Just when it seemed that things were really bad, it gets worse, with every indication that the worst is yet to come.
For months, we had become comfortable with the bad news that 30,000 persons had lost their jobs in the private sector due to the global recession. On November 6, however, Prime Minister Bruce Golding updated that figure to 40,000.
And only three days later, addressing a Generation 2000 (G2K) gathering, the PM announced the setting up of a special rationalization unit, with a mandate to trim the public sector workforce by roughly 15,000 jobs.
This trend is a recipe for widespread hopelessness and frustration, if ever there was one. The stress can become intolerable for many. Some may end up not just losing their jobs, but also their minds.
If you are a member of the burgeoning ‘unemployment sector,’ you’ve got to keep hope alive. Many years ago, I learned this valuable lesson when I graduated from college.
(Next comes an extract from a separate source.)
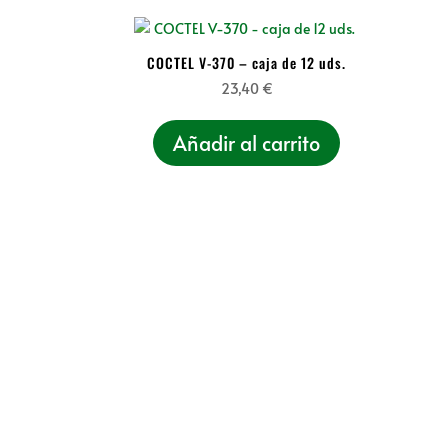
COCTEL V-370 – caja de 12 uds.
23,40
€
Añadir al carrito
Despite a very good academic record, I struggled – and suffered – while trying everything to land the job I desired. It was the toughest time of my life, ever. My state of mind cycled between hopelessness and fear on the one hand, and short lived feelings of optimism on the other.
I however learned resilience and resourcefulness – how to be mentally tough and to use whatever I had at hand, rather than worrying about what I didn’t have. I learned humility – how to suspend my pride and ask others for help, and to do whatever I could to survive, rather than feeling ‘too good’ to do menial jobs. I learned self-reliance – that often it’s when you need friends the most that they are not there to help, so I need to depend primarily on myself. And I learned, most importantly, what Dr. Robert Schuller has taught in his powerful book by the same title, that “Tough Times Never Last, But Tough People Do.”
If you’re unemployed and you’re frustrated with trying to find a job; sending out resumes, making phone calls, or pounding the pavement, don’t surrender to despair. No matter what. Keep on calling. Ask for help; to find a job, or to just survive. Volunteer to help others in your community; don’t just sit down. Use the time to develop yourself: read, study, and learn from other people.
Does hope seem like a pie-in-the-sky concept far removed from the harsh realities of life you are facing? It’s not. Nelson Mandela led South Africa beyond the scourge of apartheid through hope. In the darkest hours of his 27-year imprisonment, he kept hope alive, and it kept him – and his dreams – alive.
He said of hope through music: “African music uplifts even as it tells a sad tale. You may be poor, you may have only a ramshackle house, you may have lost your job, but that song gives you hope.”
It’s a hope you must keep alive, no matter what else you may lose in life.
*Glenford Smith is a motivational speaker and personal achievement strategist.